The College traces its origins to email correspondence and conversations between Mr. Michael Lear, then Director for International Relations at the Real Medicine Foundation (RMF) based in Los Angeles with Tim Walsh, consultant surgeon and at the time Chairman of the St. Mary’s Hospital, Isle of Wight-Juba Link and I .We proposed to Mr. Lear the development of a Diploma awarding College of Nursing and Midwifery, having identified a severe shortage of well -trained Registered Nurses and Midwives in South Sudan during an earlier fact finding visit to the country.

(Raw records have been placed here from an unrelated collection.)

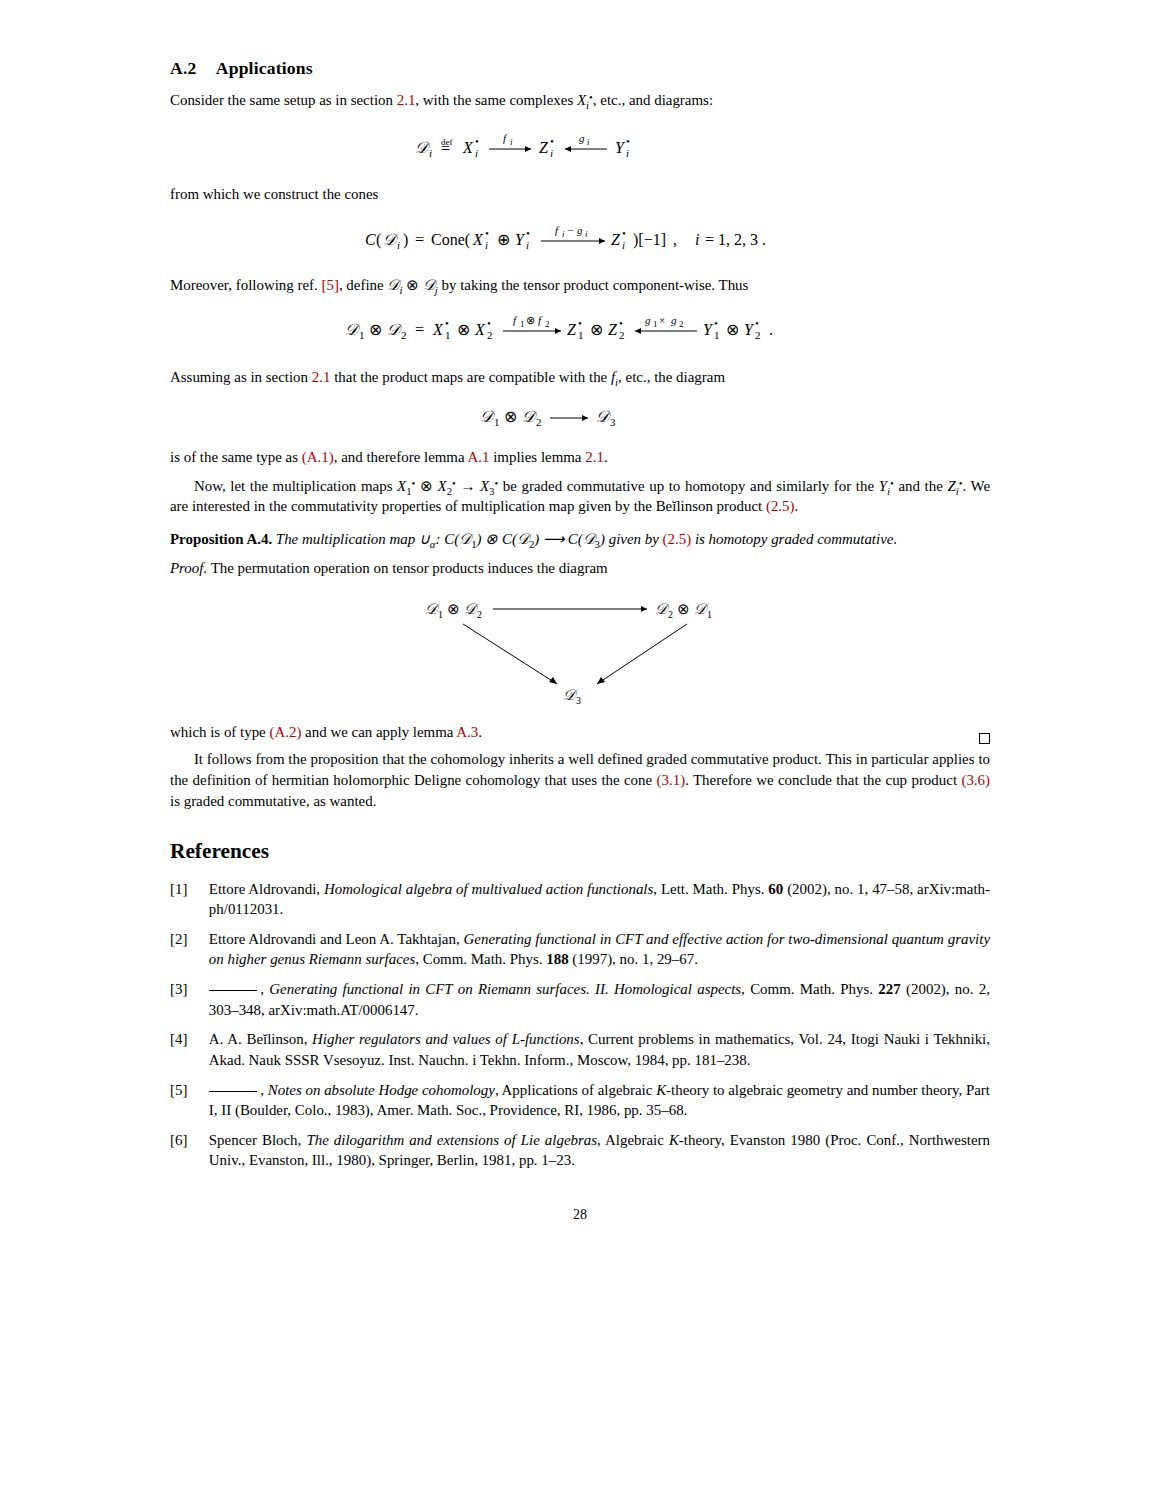A.2 Applications
Consider the same setup as in section 2.1, with the same complexes Xi•, etc., and diagrams:
𝒟 i def = X i • f i Z i • g i Y i •
from which we construct the cones
C ( 𝒟 i ) = Cone( X i • ⊕ Y i • f i − g i Z i • )[−1] , i = 1, 2, 3 .
Moreover, following ref. [5], define 𝒟i ⊗ 𝒟j by taking the tensor product component-wise. Thus
𝒟 1 ⊗ 𝒟 2 = X 1 • ⊗ X 2 • f 1 ⊗ f 2 Z 1 • ⊗ Z 2 • g 1 × g 2 Y 1 • ⊗ Y 2 • .
Assuming as in section 2.1 that the product maps are compatible with the fi, etc., the diagram
𝒟 1 ⊗ 𝒟 2 𝒟 3
is of the same type as (A.1), and therefore lemma A.1 implies lemma 2.1.
Now, let the multiplication maps X1• ⊗ X2• → X3• be graded commutative up to homotopy and similarly for the Yi• and the Zi•. We are interested in the commutativity properties of multiplication map given by the Beĭlinson product (2.5).
Proposition A.4. The multiplication map ∪α: C(𝒟1) ⊗ C(𝒟2) ⟶ C(𝒟3) given by (2.5) is homotopy graded commutative.
Proof. The permutation operation on tensor products induces the diagram
𝒟 1 ⊗ 𝒟 2 𝒟 2 ⊗ 𝒟 1 𝒟 3
which is of type (A.2) and we can apply lemma A.3.
It follows from the proposition that the cohomology inherits a well defined graded commutative product. This in particular applies to the definition of hermitian holomorphic Deligne cohomology that uses the cone (3.1). Therefore we conclude that the cup product (3.6) is graded commutative, as wanted.
References
[1] Ettore Aldrovandi, Homological algebra of multivalued action functionals, Lett. Math. Phys. 60 (2002), no. 1, 47–58, arXiv:math-ph/0112031.
[2] Ettore Aldrovandi and Leon A. Takhtajan, Generating functional in CFT and effective action for two-dimensional quantum gravity on higher genus Riemann surfaces, Comm. Math. Phys. 188 (1997), no. 1, 29–67.
[3] , Generating functional in CFT on Riemann surfaces. II. Homological aspects, Comm. Math. Phys. 227 (2002), no. 2, 303–348, arXiv:math.AT/0006147.
[4] A. A. Beĭlinson, Higher regulators and values of L-functions, Current problems in mathematics, Vol. 24, Itogi Nauki i Tekhniki, Akad. Nauk SSSR Vsesoyuz. Inst. Nauchn. i Tekhn. Inform., Moscow, 1984, pp. 181–238.
[5] , Notes on absolute Hodge cohomology, Applications of algebraic K-theory to algebraic geometry and number theory, Part I, II (Boulder, Colo., 1983), Amer. Math. Soc., Providence, RI, 1986, pp. 35–68.
[6] Spencer Bloch, The dilogarithm and extensions of Lie algebras, Algebraic K-theory, Evanston 1980 (Proc. Conf., Northwestern Univ., Evanston, Ill., 1980), Springer, Berlin, 1981, pp. 1–23.
28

Following a series of correspondence and discussions with the Chief Executive of the Real Medicine Foundation, Dr. Martina Fuchs, Mr. Lear completed a South Sudan proposal including a request for funding to support capacity building for Nurses and Midwives on 22nd January 2009. The World Children’s Fund (WCF) responded by making a significant financial contribution to support this project through RMF. Mr. Lear visited Juba in February 2009, meeting with Drs. Dario Kuron Lado and Louis Danga who facilitated visits to various officials in the Ministry of Health to firm up arrangements for the start of the College. Early interest in the College project was expressed by the United Nations Population Action (UNFPA) through the involvement and support of Drs. Dragudi Buwa, Deputy Resident Representative UNFPA, Alexander Dimiti, Magda Armah and for the World Health Organisation office in Juba, Miss Roya Sadrizadeh, Nurse specialist adviser at the WHO office in Juba. The appointment of Miss Bilha Achieng, a Kenyan United Nations Volunteer as project coordinator ensured regular project board meetings and a clearer line of communication between the RMF, WCF, the Juba Link, UNFPA, the office of the Director General for Nursing and Midwifery in the Ministry of Health and subsequent organisations which joined the project during its gestation period.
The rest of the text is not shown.